General Discussion
In reply to the discussion: Ocasio-Cortez: House Democrats too old to understand income inequality [View all]grantcart
(53,061 posts)1) First Sanders probably wasn't the poorest person in the Senate, Joe Biden probably was. We can't say definitively because Sanders never released his tax returns. Biden on the other hand has released all of his assets so I know exactly what assets he has including the fact that he has 4 life insurance policies with Mass Mutual.
2) What does a person's net worth have to do with anything? Nothing. The issue with Sanders is his raging hypocrisy on two rather obvious issues:
First his lack of transparency. He demanded that Clinton release speeches but he refused to release his tax records, something that BOTH Democratic and Republican candidates for President did for 40 years until Sanders and Trump stopped the practice.
Secondly his attacks against the classes changed after he joined the millionaire class:
Before the election he routinely railed against the "Millionaires and Billionaires" as this quote from BernieSanders.com in 2016
https://berniesanders.com/issues/income-and-wealth-inequality/
There is something profoundly wrong when we have a proliferation of millionaires and billionaires at the same time as millions of Americans work longer hours for lower wages and we have the highest childhood poverty rate of nearly any developed country on earth.
And after he joined the Millionaire class he dropped the attack on the Millionaires and focused only on Billionaires:
https://www.theguardian.com/commentisfree/2018/jan/14/power-billionaires-bernie-sanders-poverty-life-expectancy-climate-change
Meanwhile, as the billionaires flaunt their opulence, nearly one in seven people struggle to survive on less than $1.25 (90p) a day and horrifyingly some 29,000 children die daily from entirely preventable causes such as diarrhoea, malaria and pneumonia.
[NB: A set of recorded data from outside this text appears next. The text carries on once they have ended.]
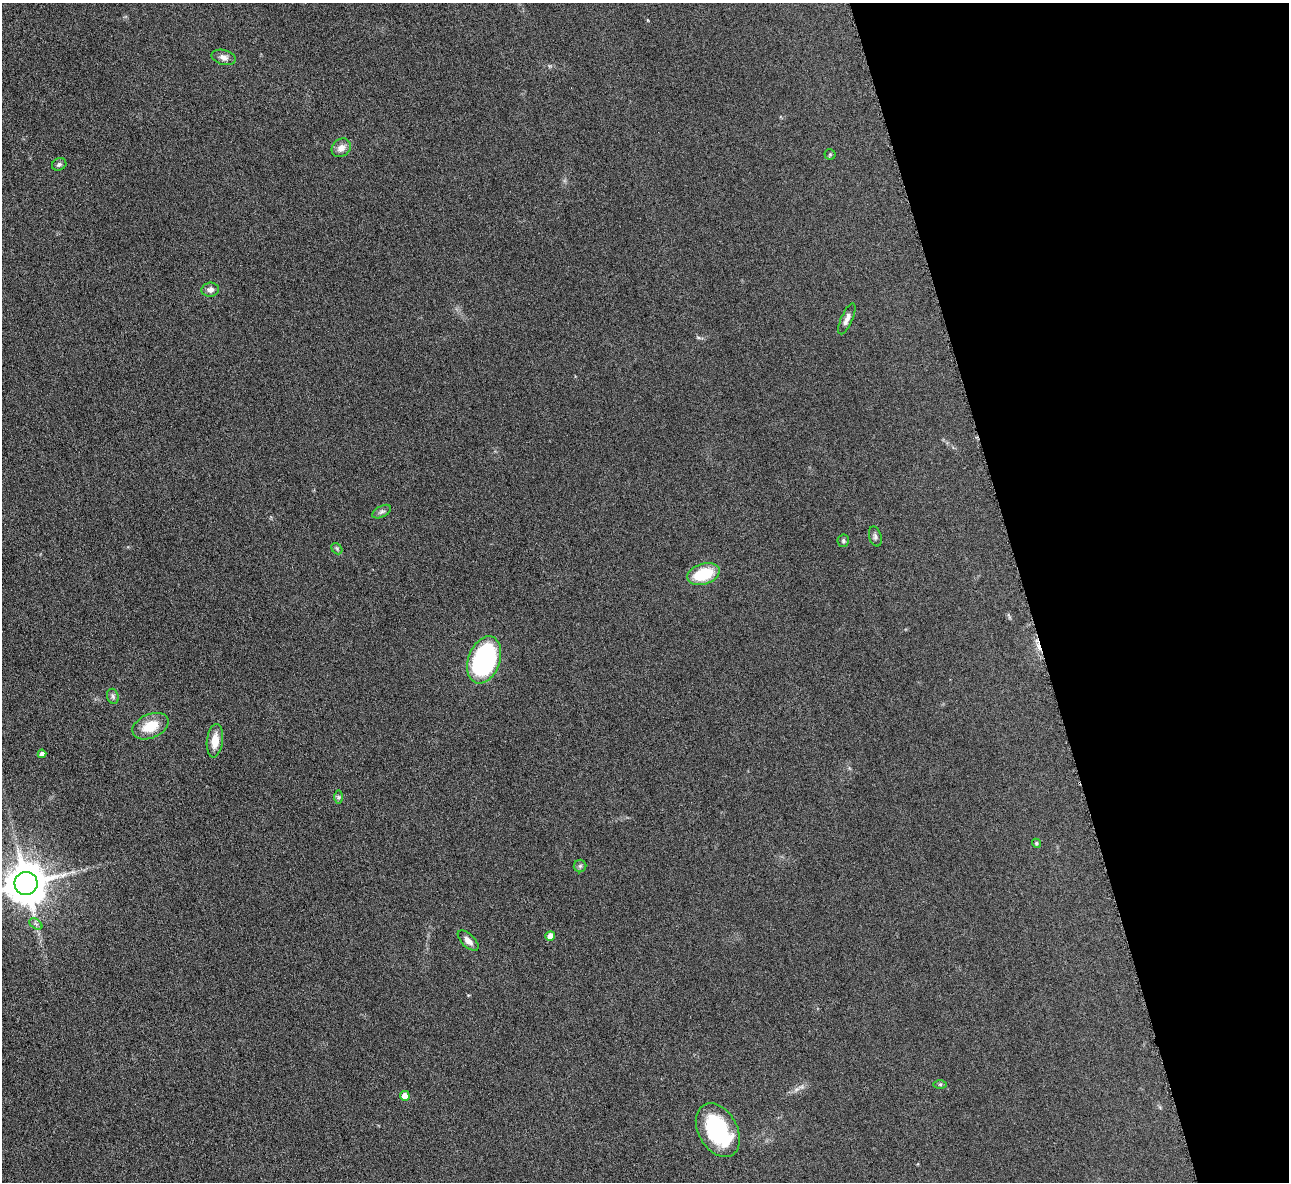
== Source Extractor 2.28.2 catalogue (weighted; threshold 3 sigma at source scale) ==
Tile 12 of 4 x 4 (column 4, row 3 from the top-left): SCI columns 3867-5153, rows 1338-2517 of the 5171 x 5154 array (HDU 1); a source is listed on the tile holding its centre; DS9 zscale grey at full resolution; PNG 1291 x 1184 px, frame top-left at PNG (2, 3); each listed source drawn as its Kron ellipse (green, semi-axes under 4 px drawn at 4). Shown black and unused: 21% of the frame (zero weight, under 3 of 6 exposures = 2% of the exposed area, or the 3 px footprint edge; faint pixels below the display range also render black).
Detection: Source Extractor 2.28.2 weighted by HDU 2 'WHT'; one run over the whole footprint, this tile lists its part. Background 0.121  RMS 0.011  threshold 0.043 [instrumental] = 3 sigma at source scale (4.09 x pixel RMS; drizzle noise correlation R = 1.36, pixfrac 0.8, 0.05/0.05 arcsec/px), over >= 5 px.
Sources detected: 27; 1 inside a brighter listed object's ellipse — not listed separately; the other 26 listed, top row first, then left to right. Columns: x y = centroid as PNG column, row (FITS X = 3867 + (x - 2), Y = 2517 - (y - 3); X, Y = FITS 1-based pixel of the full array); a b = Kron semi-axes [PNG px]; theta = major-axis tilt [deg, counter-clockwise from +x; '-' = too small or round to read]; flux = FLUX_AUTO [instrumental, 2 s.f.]
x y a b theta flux
224 57 12 7 -14 4.7
341 148 10 8 42 7.6
830 154 5 5 - 1.2
59 164 7 6 - 2.2
210 290 9 7 5 4.9
847 319 17 6 66 5.4
382 512 10 5 29 2.6
875 537 10 6 -74 2.6
843 541 6 5 - 1.7
337 549 6 4 -47 1.7
703 574 17 10 17 39
484 660 24 15 69 150
113 696 8 5 -70 2.3
150 726 19 12 24 23
215 741 17 8 83 14
42 754 4 4 - 4.8
338 797 7 4 -90 1.7
1036 843 5 4 - 1.5
580 866 6 6 - 2
26 883 11 11 - 3300
36 924 7 4 -34 2.1
550 936 5 5 - 10
468 941 13 6 -44 6.1
940 1084 6 4 0 1.4
405 1096 5 5 - 11
718 1130 29 19 -61 78
Isophote crosses this tile's border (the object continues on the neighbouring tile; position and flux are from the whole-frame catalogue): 1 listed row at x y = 26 883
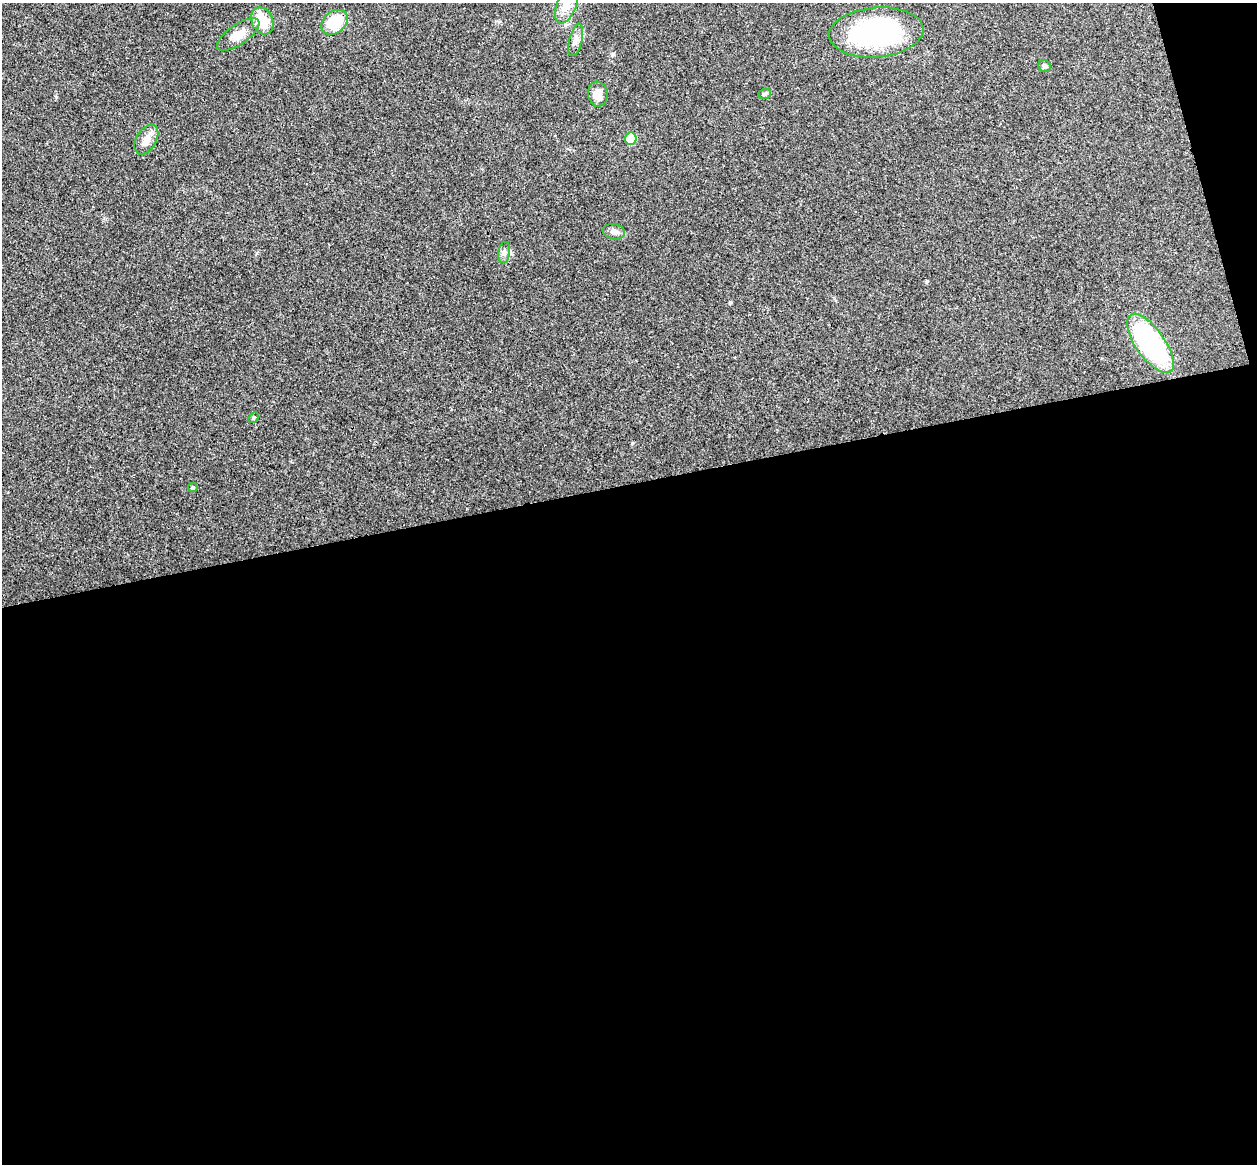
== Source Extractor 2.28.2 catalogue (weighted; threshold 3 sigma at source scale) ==
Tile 16 of 4 x 4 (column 4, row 4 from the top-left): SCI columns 3821-5075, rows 159-1320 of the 5134 x 5077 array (HDU 1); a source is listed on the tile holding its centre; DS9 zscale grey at full resolution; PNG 1259 x 1166 px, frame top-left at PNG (2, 3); each listed source drawn as its Kron ellipse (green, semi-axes under 4 px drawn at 4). Shown black and unused: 60% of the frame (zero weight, under 3 of 4 exposures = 6% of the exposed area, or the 3 px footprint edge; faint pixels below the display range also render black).
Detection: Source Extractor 2.28.2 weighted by HDU 2 'WHT'; one run over the whole footprint, this tile lists its part. Background 0.0227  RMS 0.0047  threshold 0.0209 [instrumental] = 3 sigma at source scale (4.5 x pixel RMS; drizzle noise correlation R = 1.50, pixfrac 1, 0.05/0.05 arcsec/px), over >= 5 px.
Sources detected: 16; all 16 listed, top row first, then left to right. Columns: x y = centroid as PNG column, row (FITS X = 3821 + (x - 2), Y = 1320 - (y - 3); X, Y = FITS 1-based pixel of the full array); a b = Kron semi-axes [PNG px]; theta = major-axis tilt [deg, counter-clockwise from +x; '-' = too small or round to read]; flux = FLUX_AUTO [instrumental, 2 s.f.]
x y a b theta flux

I don't fault Bernie or anyone other making sound investments during a long professional life and having a respectful portfolio that was based on a lifetime of saving and investing.
Here are the facts:
1) Sanders cashed in and virtually all of his net worth derived from activity that was an auxiliary to the campaign for a party nomination for a party that he a) promised to join and never leave and b) continues to denounce as a failure:
https://www.washingtonexaminer.com/politics/bernie-sanders-democratic-partys-platform-has-been-a-failure-for-the-past-15-years
The business model, if you like, of the Democratic Party for the last 15 years or so has been a failure, Sanders said, a line that was met with applause at a panel event in Mississippi Wednesday night.
I find Sanders comments in 2018 very strange because of the choice of words "business model" for a political party but putting that aside he is basically calling the 8 years of the Obama Presidency a failure because that was the "business model" of the Democratic party between 2008 and 2016, but again a very strange way for an experienced politician to characterize it.
2) Before he ran his sole income was based on his Senate income and afterwards he was able to monetize that bring in millions. That's fine, but if you were listening carefully he stopped railing against "Millionaires and Billionaires" and started focusing on just the few "really really rich". In the article from January he no longer rails against the top 8% of Americans (which he now joins) but rails against Jeff Bezos and his 100 billion and 4 mansions, etc.
The target of Sanders attacks depends on how much money he personally has.
3) Sanders is the least transparent of politicians. Except for Trump all Republicans released their tax returns but Sanders refuses. It amazes me how those who would demand of it from every other politician don't mind that Sanders refuses to disclose his assets and income, something that everyone else has done for 50 years.
Its not about his wealth or lack of it but the raging hypocrisy that he engages in.